From the Daily Times of Pakistan: “Rashid says Muslims can’t deny jihadi culture.”
“Rashid” is Federal Information Minister Sheikh Rasheed Ahmad. He “told a Pakistani television channel on Friday that one of the attackers of Thursday’s suicide bomb attack on President Musharraf seemed to be a foreigner. He also said the jihadi culture in Pakistan could not be changed and he who denied jihad had no place in Islam, adding ‘But whether or not it is jihad can only be decided by the State.’
So there cannot be jihad against Musharraf, I suppose? I suspect opinions on that in Pakistan will differ.
Meanwhile, about the “jihad culture” in Pakistan, another piece in the Daily Times says that “law-enforcement agencies have identified 45 religious organisations believed to have links with international jihadi networks or thought to be involved in terrorist and sectarian activities in Pakistan, sources told Daily Times on Friday.
“According to the sources, major groups believed to have links with Al Qaeda, like the Harkatul Jihad-e-Islami (HJI) and Jamiatul Mujahideen Al Alami have not been banned yet. They not only had roots in Pakistan, but also in Kashmir, Myanmar, Bangladesh and the Philippines, sources said.

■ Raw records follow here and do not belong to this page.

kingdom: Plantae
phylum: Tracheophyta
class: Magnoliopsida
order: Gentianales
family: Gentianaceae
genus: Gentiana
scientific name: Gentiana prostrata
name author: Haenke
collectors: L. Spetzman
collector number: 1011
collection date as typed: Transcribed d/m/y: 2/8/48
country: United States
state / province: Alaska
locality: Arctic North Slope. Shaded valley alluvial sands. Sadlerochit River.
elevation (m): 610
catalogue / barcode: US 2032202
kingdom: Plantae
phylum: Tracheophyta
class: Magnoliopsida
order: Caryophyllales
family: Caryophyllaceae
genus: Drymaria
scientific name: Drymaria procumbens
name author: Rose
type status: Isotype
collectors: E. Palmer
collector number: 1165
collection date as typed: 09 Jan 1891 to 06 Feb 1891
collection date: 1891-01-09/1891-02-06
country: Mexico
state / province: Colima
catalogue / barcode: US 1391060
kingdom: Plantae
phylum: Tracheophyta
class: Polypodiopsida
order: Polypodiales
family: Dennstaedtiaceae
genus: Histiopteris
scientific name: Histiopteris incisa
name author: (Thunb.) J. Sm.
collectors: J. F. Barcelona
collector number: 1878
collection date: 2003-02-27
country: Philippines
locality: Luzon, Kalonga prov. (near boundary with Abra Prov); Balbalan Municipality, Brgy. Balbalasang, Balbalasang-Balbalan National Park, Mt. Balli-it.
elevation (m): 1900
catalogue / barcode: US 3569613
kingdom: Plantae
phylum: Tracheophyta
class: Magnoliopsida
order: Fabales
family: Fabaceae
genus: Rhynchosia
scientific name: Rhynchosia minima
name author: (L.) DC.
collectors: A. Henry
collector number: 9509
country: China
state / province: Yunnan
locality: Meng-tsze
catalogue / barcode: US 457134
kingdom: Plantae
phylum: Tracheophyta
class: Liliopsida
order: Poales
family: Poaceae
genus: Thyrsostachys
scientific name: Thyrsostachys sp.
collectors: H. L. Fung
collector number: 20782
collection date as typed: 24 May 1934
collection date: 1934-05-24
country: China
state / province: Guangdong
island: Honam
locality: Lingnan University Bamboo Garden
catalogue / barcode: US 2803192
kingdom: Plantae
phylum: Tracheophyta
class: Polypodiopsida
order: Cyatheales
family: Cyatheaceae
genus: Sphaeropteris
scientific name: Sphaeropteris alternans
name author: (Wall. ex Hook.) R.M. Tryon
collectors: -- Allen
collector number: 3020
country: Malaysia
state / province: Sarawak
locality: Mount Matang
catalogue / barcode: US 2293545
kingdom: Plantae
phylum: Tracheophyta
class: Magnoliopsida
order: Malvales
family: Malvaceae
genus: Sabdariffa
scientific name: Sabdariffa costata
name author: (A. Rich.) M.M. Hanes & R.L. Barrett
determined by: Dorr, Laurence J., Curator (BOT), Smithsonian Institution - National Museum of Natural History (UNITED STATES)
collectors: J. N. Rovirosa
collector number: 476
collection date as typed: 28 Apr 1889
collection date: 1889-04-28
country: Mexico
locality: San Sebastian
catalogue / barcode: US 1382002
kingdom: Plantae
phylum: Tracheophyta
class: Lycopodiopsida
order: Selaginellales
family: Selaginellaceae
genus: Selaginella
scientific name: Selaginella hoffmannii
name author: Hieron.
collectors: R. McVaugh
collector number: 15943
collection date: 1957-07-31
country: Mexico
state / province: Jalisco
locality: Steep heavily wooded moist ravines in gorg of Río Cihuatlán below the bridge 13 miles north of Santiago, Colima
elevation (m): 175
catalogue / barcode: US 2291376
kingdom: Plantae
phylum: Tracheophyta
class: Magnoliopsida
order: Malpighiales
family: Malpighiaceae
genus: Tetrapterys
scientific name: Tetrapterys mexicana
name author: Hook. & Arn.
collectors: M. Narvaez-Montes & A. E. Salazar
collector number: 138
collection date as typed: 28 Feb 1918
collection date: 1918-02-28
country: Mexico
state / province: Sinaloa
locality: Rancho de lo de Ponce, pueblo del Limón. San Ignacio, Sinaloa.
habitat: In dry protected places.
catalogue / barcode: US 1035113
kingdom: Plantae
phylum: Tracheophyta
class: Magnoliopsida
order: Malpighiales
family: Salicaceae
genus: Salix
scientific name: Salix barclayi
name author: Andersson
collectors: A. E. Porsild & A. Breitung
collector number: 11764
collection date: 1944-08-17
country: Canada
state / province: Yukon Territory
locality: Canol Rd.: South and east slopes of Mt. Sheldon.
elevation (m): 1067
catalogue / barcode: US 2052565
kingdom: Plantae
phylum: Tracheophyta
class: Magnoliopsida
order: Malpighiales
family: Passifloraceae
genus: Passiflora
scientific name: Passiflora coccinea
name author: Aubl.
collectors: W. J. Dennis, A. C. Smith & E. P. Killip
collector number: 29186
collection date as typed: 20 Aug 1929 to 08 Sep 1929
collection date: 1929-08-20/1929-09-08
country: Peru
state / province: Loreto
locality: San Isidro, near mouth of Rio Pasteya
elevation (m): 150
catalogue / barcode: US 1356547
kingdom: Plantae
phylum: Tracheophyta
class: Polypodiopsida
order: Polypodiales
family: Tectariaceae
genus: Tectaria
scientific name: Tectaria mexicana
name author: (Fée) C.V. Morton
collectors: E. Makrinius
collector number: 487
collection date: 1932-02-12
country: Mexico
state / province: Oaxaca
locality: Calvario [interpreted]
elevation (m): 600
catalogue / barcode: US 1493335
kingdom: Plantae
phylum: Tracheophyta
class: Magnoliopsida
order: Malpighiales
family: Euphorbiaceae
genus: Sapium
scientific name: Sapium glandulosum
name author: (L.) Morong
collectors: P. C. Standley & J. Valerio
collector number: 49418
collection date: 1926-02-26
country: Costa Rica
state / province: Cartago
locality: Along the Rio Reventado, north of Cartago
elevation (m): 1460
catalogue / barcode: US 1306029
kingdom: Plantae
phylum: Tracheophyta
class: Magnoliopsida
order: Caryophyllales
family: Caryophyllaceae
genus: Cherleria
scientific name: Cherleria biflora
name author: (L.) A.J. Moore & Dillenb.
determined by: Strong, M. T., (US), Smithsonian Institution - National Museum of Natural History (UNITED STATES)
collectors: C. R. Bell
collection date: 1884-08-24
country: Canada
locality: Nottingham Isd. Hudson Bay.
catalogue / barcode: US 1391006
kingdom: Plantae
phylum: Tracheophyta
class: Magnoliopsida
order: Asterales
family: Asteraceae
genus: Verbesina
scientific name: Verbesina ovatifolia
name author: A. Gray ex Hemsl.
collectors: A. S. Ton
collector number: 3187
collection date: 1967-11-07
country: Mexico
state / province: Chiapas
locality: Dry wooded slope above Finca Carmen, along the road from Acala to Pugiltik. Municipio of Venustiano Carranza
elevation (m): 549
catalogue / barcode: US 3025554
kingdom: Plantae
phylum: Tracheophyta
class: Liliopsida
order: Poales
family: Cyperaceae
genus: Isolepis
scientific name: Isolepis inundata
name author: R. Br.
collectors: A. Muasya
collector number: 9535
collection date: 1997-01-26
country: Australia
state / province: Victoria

“HJI chief Qari Saifullah Akhtar, who reportedly lives a in some Gulf state, was allegedly former Taliban leader Mulla Umar’s advisor and believed to have a direct link with Al Qaeda. The sources said several of his organisation’s several activists who were arrested by law-enforcement agencies for terror attacks in Karachi had divulged this information.
“The sources said Harkatul Mujahideen Al Alami, which was accused of an attack on President Pervez Musharraf last year in Karachi and the suicide attacks on French engineers, was formed by the HJI, Harkatul Mujahideen, Lashkar-e-Jhangvi (LJ) and Jamiatul Mujahideen Al Alami.” (Thanks to Nicolei.)